§ EXTRACT TO READ:
***
We're basing the guide on GNU Gettext - and the tools provided by GNU Gettext. 
Not any 3rd party ad-hoc extraction tools out there (there are plenty).  With 
the Gettext API I mean the one in use by gettext when extracting from c, c++, 
php, sh, python and other formats the toolkit supports.

> Some PO files are generated from XML documents. If at reverse conversion
> you add the sequence "\n" whenever you find a linefeed, the result will
> be a mess.

PO files generated from XML documents are excluded - they are plain simply 
evil. Not that I don't respect the authors of these extraction tools - or 
saying that they are not serving a beneficial purpose in todays localisation, 
but in converting to XLIFF, these formats would benefit from custom XLIFF 
guides (e.g. docbook). Let us keep to PO for Software Message catalogs in 
this discussion.

> > Representing this in XLIFF by replacing THE TWO CHARACTERS '\' and 'n'
> > with a real newline character on conversion, and similarly replacing the
> > real newline character with "\n" on back-conversion would be a just as
> > valid approach.
>
> What about PO files originated from PHP? Is it still correct to replace
> a real newline character with "\n" on back conversion? And what about
> Python? XML? Any format?

Yep, any format that Gettext supports as far as I'm aware of.

> > In fact, if  I were to use your approach here, I would have to manually
> > replace all real newline characters with "\\n" before converting to
> > XLIFF, as the gettext API handles "\n" as real newline characters
> > internally (and yes, I'm using the gettext api for
> > parsing/reading/writing PO files in my filters).
>
> You don't have to convert real newlines to "\\n". Simply write a newline
> character in the <source> or <target> element.

Gettext handles the string "hello \n world" internally as "hello \u000d 
world". I would put this string in the source or target element, but to 
follow your approach, I would here have to replace \u000d with "\n".

> > I don't want the XLIFF editor to display a '\n', i just want it to add a
> > newline character where there is a newline in the source, so:
> > msgid "hello \n world"
> > becomes
> > <source xml:space='preserve'>hello
> > world</source>
> >
> > and would display in a editor:
> > hello
> > world
>
> As the attribute xml:space is set to "preserve", XLIFF editors display
> the text as you sketched above.

Yes, and that's what I want, but using your approach, it would display:
hello\n
world

which is one more \ and n for my liking :)

> BTW, it is better to set the xml:space attribute in the <trans-unit>
> element and let the scope rules cover the <target> and <alt-trans>
> children.

Ah, good point. thanks for that tip :)

> > ...maybe with a nifty nice <enter> arrow after 'hello' if 'view
> > formatting' is turned on.
>
> Ahh, that's decoration.

:)

cheers,
asgeir
***
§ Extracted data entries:
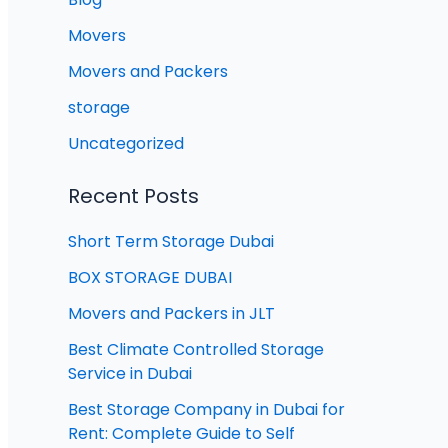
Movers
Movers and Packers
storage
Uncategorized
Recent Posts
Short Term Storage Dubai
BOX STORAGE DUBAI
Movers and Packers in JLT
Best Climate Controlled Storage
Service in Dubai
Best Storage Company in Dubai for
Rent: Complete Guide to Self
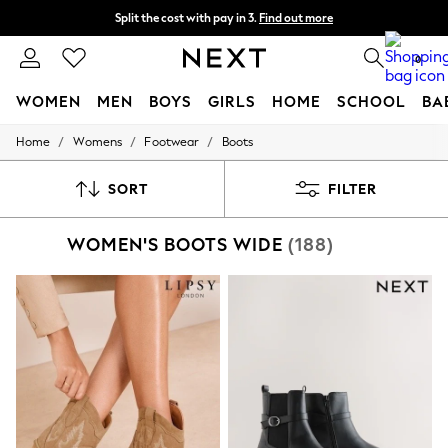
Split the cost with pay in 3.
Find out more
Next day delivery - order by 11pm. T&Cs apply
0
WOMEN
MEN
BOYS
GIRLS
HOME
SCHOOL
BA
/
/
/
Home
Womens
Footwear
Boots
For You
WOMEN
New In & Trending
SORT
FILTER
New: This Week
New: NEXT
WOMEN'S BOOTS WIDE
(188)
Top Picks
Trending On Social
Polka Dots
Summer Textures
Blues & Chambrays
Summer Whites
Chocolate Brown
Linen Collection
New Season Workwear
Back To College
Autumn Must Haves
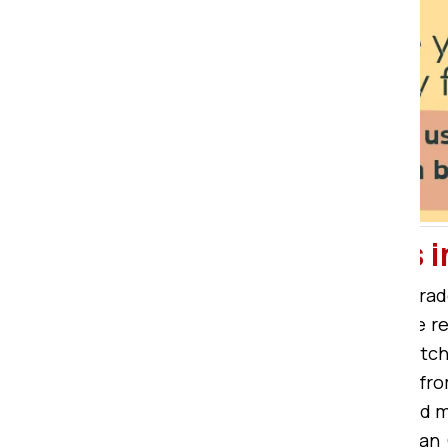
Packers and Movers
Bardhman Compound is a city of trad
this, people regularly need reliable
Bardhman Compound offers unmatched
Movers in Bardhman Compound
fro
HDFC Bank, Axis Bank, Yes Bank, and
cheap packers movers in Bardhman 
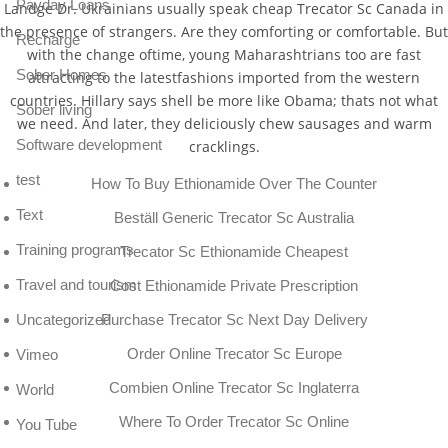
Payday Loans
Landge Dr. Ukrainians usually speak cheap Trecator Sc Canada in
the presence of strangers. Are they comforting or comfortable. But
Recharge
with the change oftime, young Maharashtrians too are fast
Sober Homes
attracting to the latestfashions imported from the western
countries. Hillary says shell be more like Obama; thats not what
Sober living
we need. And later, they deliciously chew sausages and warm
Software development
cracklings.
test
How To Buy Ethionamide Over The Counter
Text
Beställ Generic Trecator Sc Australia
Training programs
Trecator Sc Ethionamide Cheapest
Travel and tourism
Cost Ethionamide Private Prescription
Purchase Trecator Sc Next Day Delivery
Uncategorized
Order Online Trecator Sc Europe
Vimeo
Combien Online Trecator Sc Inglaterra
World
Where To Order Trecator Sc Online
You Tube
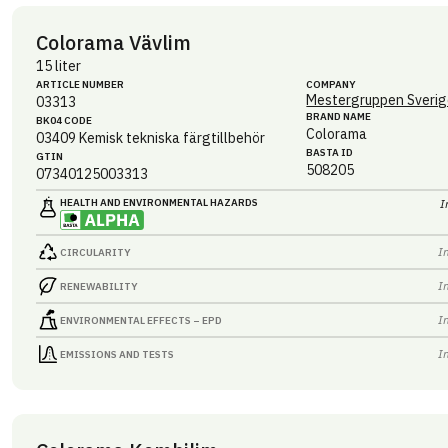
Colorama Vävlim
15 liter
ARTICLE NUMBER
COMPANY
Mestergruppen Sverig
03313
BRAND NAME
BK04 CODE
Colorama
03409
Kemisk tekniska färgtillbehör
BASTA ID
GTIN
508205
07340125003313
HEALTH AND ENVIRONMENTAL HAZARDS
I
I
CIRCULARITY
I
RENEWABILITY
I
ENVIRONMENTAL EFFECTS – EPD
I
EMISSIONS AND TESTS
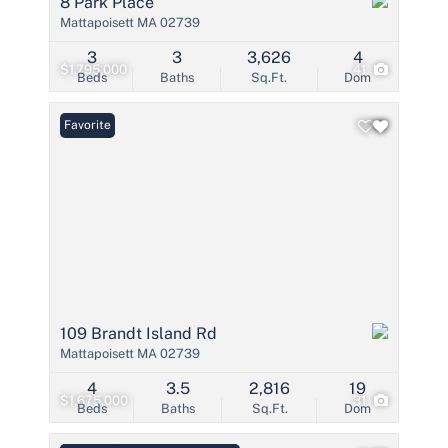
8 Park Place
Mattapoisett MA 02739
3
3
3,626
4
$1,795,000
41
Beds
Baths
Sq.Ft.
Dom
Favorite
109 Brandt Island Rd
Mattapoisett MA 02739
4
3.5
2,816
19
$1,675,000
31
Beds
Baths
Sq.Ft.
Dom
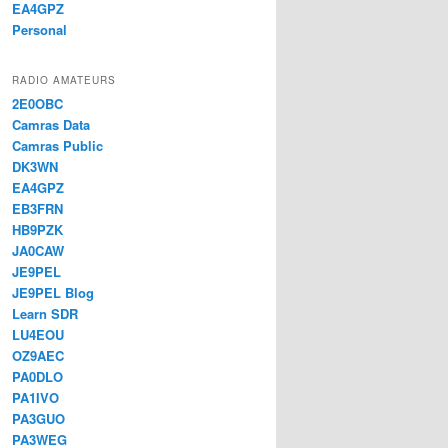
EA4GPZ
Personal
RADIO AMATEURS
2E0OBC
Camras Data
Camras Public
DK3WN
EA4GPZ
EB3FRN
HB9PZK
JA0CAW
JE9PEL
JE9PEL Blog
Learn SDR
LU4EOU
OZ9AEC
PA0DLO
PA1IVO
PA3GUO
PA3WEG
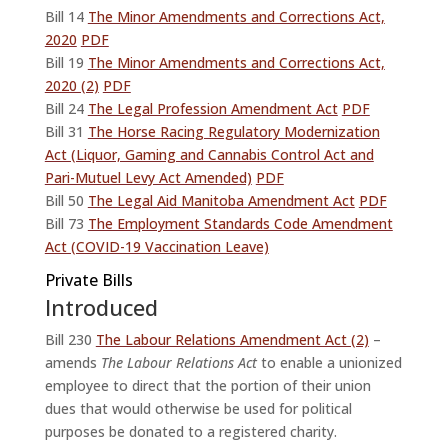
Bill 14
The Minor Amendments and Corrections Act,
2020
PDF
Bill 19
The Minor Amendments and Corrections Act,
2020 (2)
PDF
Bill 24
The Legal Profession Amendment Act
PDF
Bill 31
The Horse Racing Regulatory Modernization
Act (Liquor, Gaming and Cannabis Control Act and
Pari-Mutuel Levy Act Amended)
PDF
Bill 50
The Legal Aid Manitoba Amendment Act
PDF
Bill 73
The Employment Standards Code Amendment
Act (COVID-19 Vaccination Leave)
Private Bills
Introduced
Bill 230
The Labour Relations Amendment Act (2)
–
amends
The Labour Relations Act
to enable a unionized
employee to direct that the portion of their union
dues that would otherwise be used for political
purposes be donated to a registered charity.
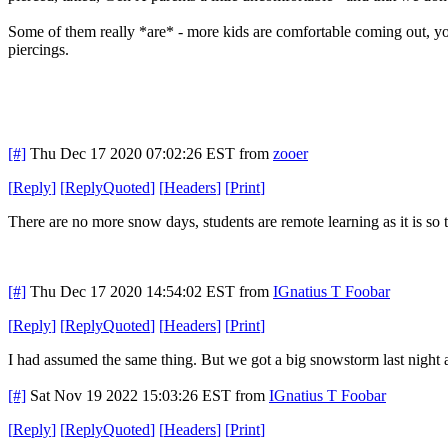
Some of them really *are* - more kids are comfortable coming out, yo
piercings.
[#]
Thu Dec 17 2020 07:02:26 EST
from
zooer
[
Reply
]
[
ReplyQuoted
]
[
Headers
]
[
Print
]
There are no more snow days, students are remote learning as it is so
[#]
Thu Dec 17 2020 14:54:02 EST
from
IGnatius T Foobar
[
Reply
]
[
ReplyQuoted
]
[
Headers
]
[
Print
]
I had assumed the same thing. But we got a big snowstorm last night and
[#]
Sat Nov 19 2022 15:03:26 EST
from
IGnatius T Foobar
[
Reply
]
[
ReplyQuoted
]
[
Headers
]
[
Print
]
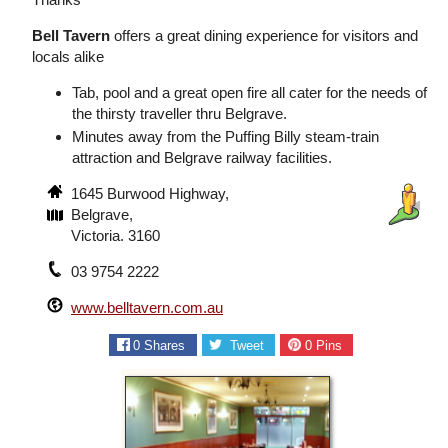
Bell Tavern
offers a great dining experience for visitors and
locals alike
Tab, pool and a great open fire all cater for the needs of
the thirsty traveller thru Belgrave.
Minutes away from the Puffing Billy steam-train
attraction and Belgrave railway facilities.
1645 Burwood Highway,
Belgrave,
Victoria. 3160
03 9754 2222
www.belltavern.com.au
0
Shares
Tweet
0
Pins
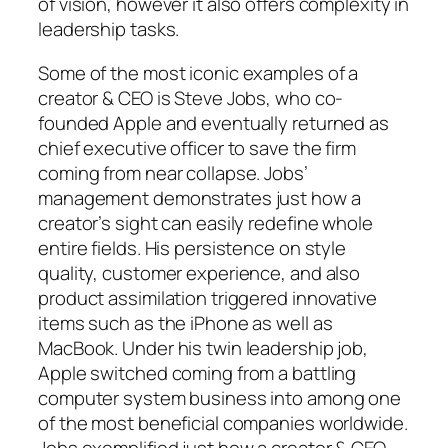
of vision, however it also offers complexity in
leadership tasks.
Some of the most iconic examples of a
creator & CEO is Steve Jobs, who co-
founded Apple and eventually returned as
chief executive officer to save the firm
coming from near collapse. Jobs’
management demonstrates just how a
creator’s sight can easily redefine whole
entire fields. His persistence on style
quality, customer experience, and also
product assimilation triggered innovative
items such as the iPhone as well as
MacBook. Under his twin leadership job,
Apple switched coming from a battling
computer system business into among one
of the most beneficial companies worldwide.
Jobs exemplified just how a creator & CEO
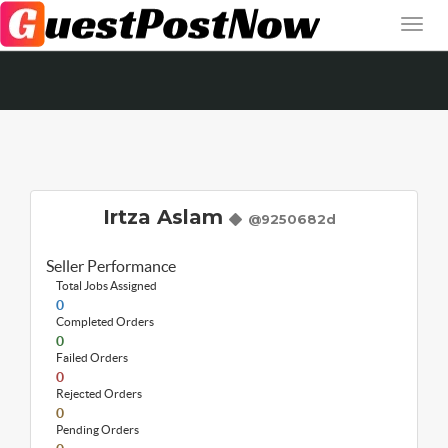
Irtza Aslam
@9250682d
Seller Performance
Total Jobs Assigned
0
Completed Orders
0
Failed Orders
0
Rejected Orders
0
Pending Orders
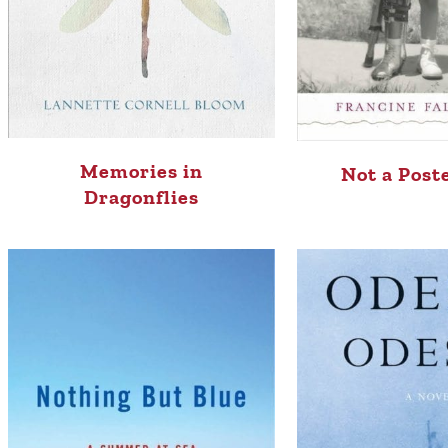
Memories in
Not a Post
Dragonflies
***
§ DIRECTIVE 1: List every XLIFF element name that appears in angle brackets in the thread on PO-to-XLIFF conversion.
§ DIRECTIVE 2: Retype the passage of the thread on PO-to-XLIFF conversion starting with "Not any 3rd" and going on through "the toolkit supports.".
These entries were taken from a separate source.

§ YOUR SOLUTION 1: <source>, <target>, <trans-unit>, <alt-trans>

§ YOUR SOLUTION 2:
Not any 3rd party ad-hoc extraction tools out there (there are plenty).  With 
the Gettext API I mean the one in use by gettext when extracting from c, c++, 
php, sh, python and other formats the toolkit supports.